Purification des gaz de combustion : grâce à un processus de traitement en plusieurs étapes : "dénitrification + désulfuration + adsorption sur charbon actif + dépoussiérage par filtre à manches", les concentrations de particules, de dioxyde de soufre et d'oxydes d'azote dans les gaz de combustion sont maintenues bien en dessous des normes nationales.
Utilisation des résidus : Après incinération, les scories subissent un traitement inoffensif et peuvent être utilisées pour fabriquer des matériaux de construction ou des matériaux de plate-forme routière, permettant ainsi une "pleine utilisation des scories".
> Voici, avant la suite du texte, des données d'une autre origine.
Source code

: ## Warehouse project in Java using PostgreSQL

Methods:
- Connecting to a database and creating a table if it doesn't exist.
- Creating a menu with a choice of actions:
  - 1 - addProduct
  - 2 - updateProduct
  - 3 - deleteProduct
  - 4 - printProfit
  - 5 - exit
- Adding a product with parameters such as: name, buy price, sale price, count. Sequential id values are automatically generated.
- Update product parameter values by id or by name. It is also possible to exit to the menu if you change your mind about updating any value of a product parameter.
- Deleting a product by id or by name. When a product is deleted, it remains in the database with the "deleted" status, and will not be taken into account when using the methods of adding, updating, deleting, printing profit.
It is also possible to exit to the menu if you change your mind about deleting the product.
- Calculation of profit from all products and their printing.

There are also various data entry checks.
Par exemple, dans une centrale électrique d'incinération de déchets solides municipaux, les gaz de combustion émis par son incinérateur ont une concentration de particules inférieure ou égale à 10 mg/m³ et une concentration de dioxines inférieure ou égale à 0,1 ng TEQ/m³, atteignant les normes internationales avancées. La qualité de l’air ambiant est comparable à celle d’une zone urbaine ordinaire.